Named joint coordinates:

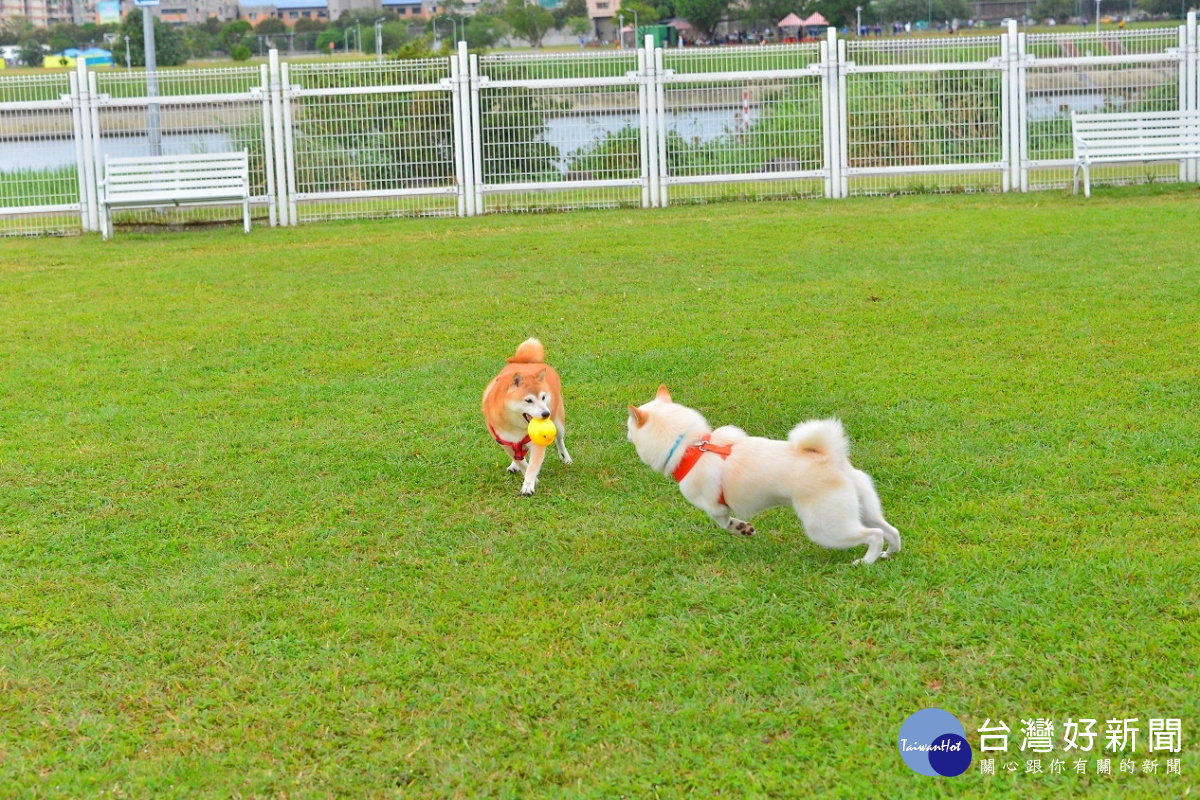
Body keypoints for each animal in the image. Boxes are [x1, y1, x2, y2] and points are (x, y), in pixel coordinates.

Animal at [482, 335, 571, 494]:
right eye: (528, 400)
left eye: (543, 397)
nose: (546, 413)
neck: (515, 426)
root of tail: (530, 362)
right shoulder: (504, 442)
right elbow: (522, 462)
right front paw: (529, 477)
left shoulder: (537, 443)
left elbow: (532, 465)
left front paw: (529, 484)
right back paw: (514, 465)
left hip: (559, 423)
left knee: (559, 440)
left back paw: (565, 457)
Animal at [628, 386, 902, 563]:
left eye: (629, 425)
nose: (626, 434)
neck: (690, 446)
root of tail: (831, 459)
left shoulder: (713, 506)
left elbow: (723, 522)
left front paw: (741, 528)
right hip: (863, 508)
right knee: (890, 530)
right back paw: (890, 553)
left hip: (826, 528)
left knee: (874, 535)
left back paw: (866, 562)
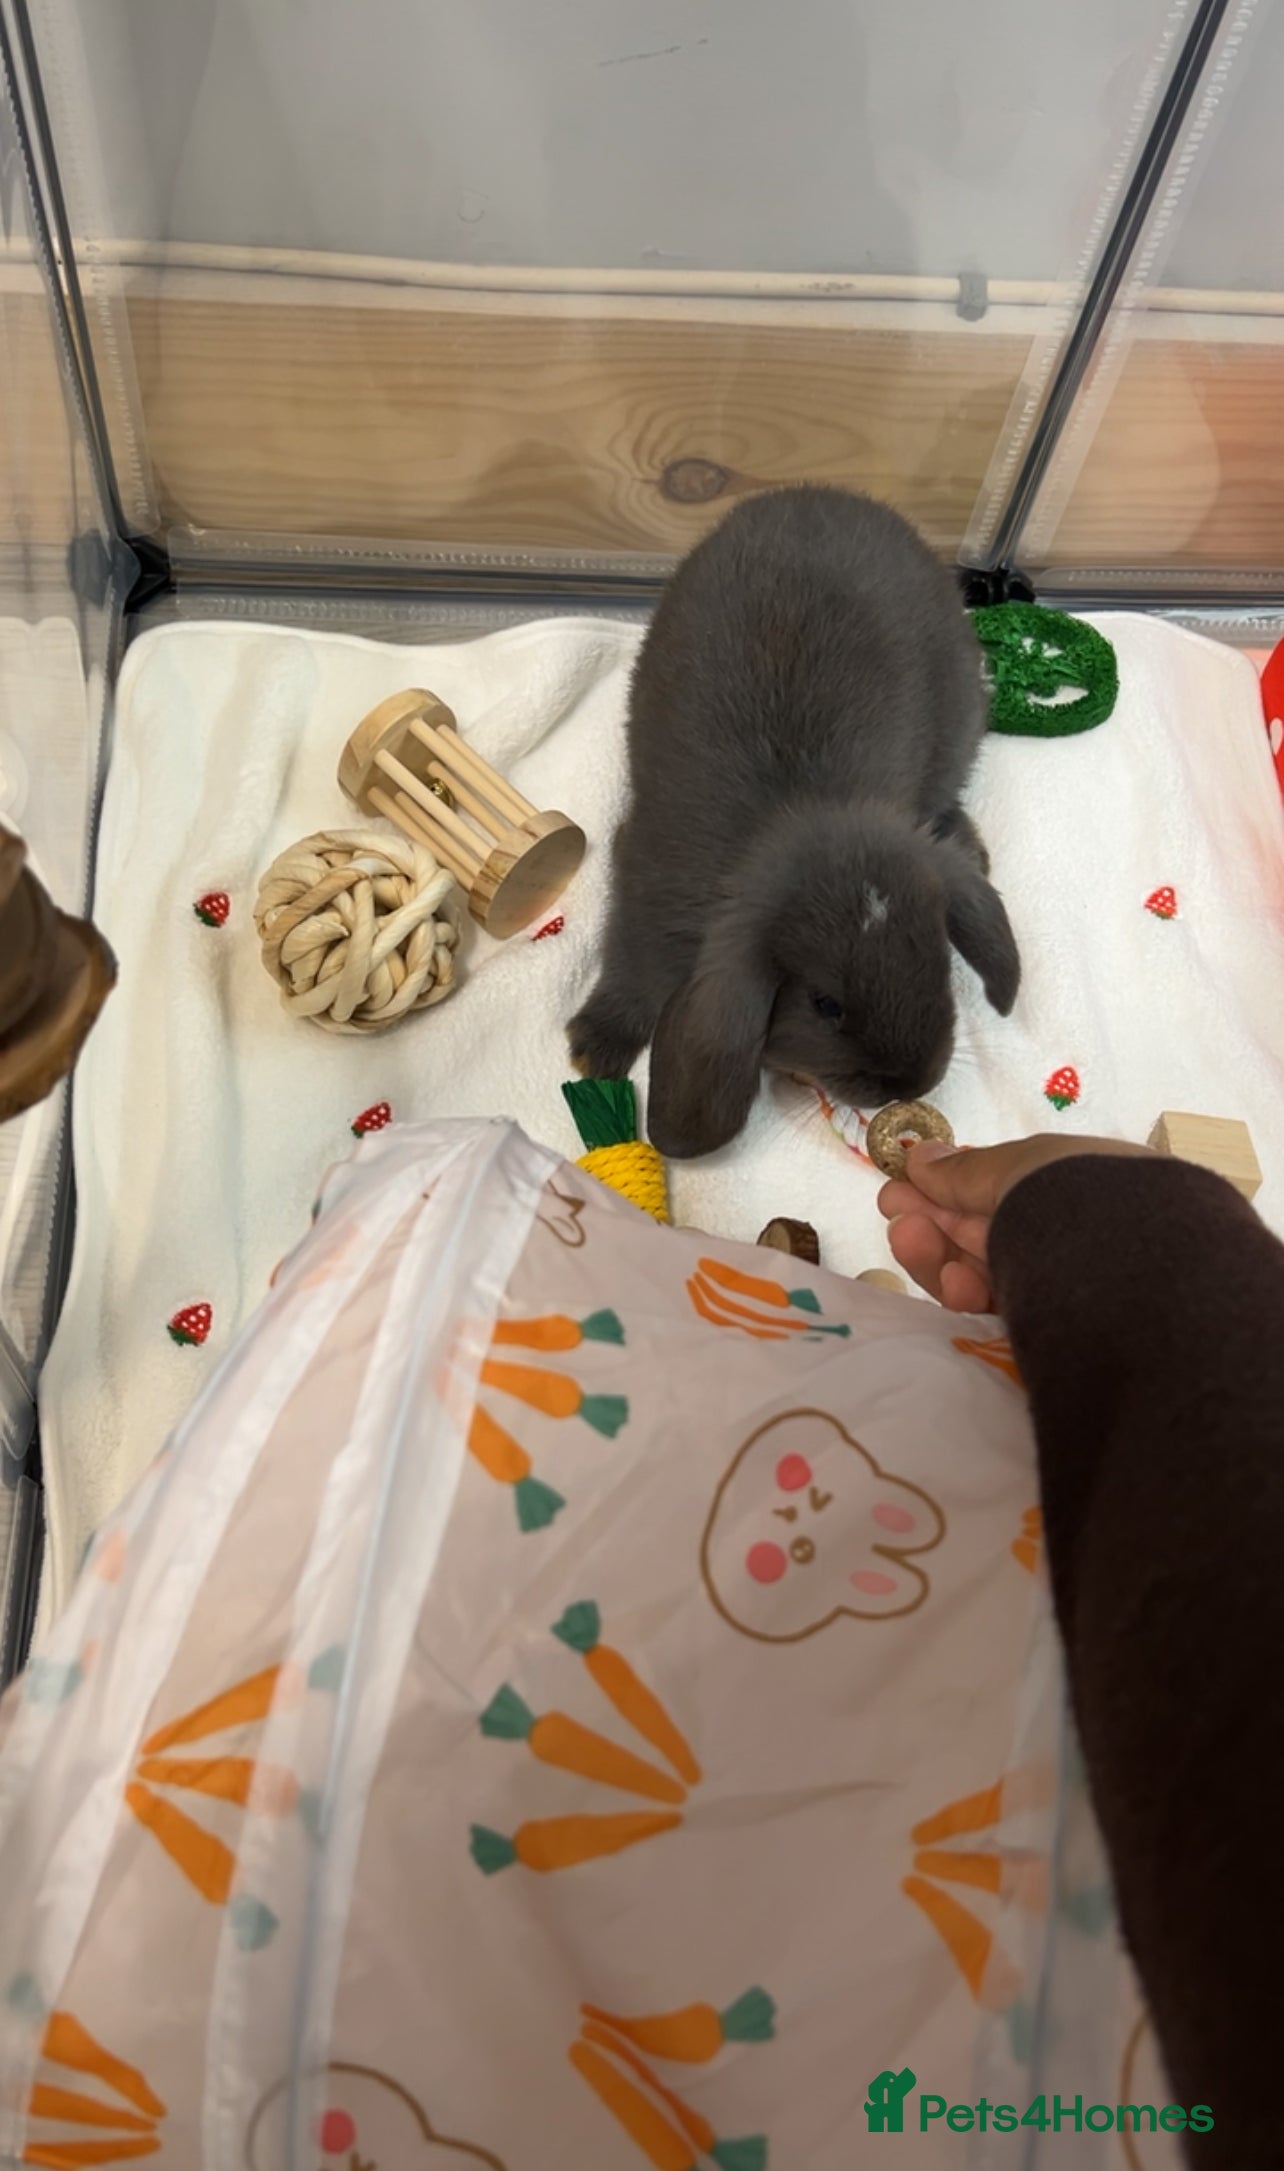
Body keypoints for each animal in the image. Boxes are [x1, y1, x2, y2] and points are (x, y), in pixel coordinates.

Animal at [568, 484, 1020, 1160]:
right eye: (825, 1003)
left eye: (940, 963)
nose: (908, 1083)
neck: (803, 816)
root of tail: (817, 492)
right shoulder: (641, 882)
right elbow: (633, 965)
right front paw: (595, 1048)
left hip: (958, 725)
* * *
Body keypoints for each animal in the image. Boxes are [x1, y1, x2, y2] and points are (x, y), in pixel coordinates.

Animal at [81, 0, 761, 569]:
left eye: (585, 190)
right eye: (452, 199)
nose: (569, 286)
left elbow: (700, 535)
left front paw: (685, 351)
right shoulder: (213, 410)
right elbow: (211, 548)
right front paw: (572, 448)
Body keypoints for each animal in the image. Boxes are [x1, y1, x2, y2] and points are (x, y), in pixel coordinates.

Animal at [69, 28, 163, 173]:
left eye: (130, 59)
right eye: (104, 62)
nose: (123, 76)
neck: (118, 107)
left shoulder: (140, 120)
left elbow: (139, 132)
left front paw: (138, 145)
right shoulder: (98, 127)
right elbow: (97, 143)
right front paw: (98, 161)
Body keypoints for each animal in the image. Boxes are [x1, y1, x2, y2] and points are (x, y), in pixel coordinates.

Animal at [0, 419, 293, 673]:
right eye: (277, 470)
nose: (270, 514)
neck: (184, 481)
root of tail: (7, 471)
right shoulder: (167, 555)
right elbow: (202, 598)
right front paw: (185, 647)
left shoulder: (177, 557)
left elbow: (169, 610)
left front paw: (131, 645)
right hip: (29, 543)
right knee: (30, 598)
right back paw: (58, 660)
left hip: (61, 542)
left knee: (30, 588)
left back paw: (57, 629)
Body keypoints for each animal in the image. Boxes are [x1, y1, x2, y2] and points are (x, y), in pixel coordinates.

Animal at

> _REQUIRED ACTION_
The lines to copy are those above that contain "root".

> _TASK OUTPUT_
root of tail: (530, 362)
root of tail: (831, 459)
root of tail: (817, 492)
root of tail: (7, 471)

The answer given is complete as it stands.